LAN-prioriteit: primaire LAN-interface

Een ster naast het LAN-nummer geeft de primaire ethernetpoort aan. De primaire ethernetpoort:

  • Transporteert de gegevens als de NAS is geconfigureerd voor fouttolerantie.
  • Werkt als gateway naar het internet als de NAS Pro met twee afzonderlijke netwerken is verbonden.

 

LAN-interface en de Seagate Network Assistant: LAN-poort 1 moet geactiveerd zijn om de Seagate Network Assistant te gebruiken.

U kunt de rol van de primaire poort opnieuw toewijzen. (Beide poorten moeten met het netwerk zijn verbonden om toewijzing van prioriteit te wijzigen.)

  1. Plaats de cursor uiterst rechts van de secundaire LAN-poort (zonder ster) om het uitvouwmenu Bewerken zichtbaar te maken.
  2. Kies Als primair vastleggen.
  3. Het sterpictogram wordt naar de poort verplaatst om de wijziging weer te geven.

 

Tabblad proxy

 

Een proxyserver wordt gebruikt om netwerkapparaten met het internet te verbinden. Uw NAS kan zo nodig worden geconfigureerd om gebruik te maken van een proxyserver.

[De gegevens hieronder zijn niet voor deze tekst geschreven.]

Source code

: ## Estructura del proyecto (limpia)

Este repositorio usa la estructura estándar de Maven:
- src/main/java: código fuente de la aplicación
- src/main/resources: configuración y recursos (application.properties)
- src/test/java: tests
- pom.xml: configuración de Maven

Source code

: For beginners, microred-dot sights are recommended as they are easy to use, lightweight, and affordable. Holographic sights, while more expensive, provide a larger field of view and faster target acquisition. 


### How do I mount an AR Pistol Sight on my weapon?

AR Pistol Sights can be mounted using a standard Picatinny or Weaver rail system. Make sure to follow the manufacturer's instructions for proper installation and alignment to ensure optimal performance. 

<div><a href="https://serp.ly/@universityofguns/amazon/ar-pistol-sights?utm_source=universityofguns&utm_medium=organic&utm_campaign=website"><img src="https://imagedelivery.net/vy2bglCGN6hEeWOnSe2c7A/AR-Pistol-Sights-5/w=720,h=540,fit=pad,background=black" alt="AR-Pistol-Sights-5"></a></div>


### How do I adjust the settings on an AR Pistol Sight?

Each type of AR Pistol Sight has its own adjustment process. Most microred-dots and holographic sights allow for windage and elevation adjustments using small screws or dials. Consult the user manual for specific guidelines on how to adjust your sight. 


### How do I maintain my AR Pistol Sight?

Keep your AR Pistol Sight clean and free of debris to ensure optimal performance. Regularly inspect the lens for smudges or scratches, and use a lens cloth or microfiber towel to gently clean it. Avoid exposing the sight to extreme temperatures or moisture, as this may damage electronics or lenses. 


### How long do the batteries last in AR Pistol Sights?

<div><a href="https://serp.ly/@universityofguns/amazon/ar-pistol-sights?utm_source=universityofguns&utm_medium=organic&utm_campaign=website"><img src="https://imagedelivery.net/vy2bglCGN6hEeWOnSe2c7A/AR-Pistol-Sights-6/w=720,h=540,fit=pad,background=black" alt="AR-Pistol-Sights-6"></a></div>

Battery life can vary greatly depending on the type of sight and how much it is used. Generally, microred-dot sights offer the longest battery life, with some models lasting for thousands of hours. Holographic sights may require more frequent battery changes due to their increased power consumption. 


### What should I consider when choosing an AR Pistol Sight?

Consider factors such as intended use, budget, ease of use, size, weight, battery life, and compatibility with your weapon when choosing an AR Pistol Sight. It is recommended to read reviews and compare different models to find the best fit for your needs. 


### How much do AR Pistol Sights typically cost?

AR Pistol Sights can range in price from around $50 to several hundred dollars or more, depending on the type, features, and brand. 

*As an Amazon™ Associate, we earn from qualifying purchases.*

  1. Kies Proxyserver in het uitvouwmenu.
  2. Vul de velden in voor het IP-adres van de proxyserver, alsook de poort- en optionele authenticatiegegevens.
  3. Kies Opslaan.

 

Tabblad Externe toegang

 

Zie MyNAS.

 

Tabblad Port forwarding

 

Gebruik deze pagina om de port forwarding van uw NAS te beheren.

Internettoegang, bestandservices (bijv. SMB, AFP, NFS) en programmaservices (bijv. externe toegang (zie MyNAS), downloadmachine, e.d.) maken gebruik van de poortnummers op de NAS en de netwerkrouter. Automatische port forwarding is standaard ingeschakeld en de poortnummers zijn identiek voor zowel de kolommen van de NAS-poort als de Routerpoort.

In de meeste gevallen helpt automatische port forwarding u bij het verkrijgen van services op het NAS. Netwerkbeveiliging van enterprisekwaliteit of de beschikbaarheid van poorten op uw router kunnen toegang tot poorten echter verhinderen. Daarom kan het nodig zijn de nummers van de routerpoort voor service handmatig te wijzigen. Voordat u de nummers op dit tabblad wijzigt, dient u te controleren of de poorten die u wilt gebruiken beschikbaar zijn op uw router. Wanneer u bijvoorbeeld de downloadmachine wilt wijzigen naar routerpoortnummer 8800, controleer dan of poort 8800 beschikbaar is op uw router en aan uw NAS is toegewezen. Daarnaast moet uw router compatibel zijn met UPnP-IGD/NAT-PMP-protocollen. Raadpleeg de handleiding van uw router voor details.

Om de routerpoort voor een service op de NAS te wijzigen, kiest u de waarde hiervan in de kolom Routerpoort.

Om port forwarding voor een service uit te schakelen, plaatst u de cursor uiterst rechts van de bijbehorende kolom om het uitvouwmenu Bewerken zichtbaar te maken en kiest u Deactiveren.

 

Opmerking bij services in het tabblad Port forwarding downloadmachine en andere services zullen na activering zichtbaar worden op dit tabblad.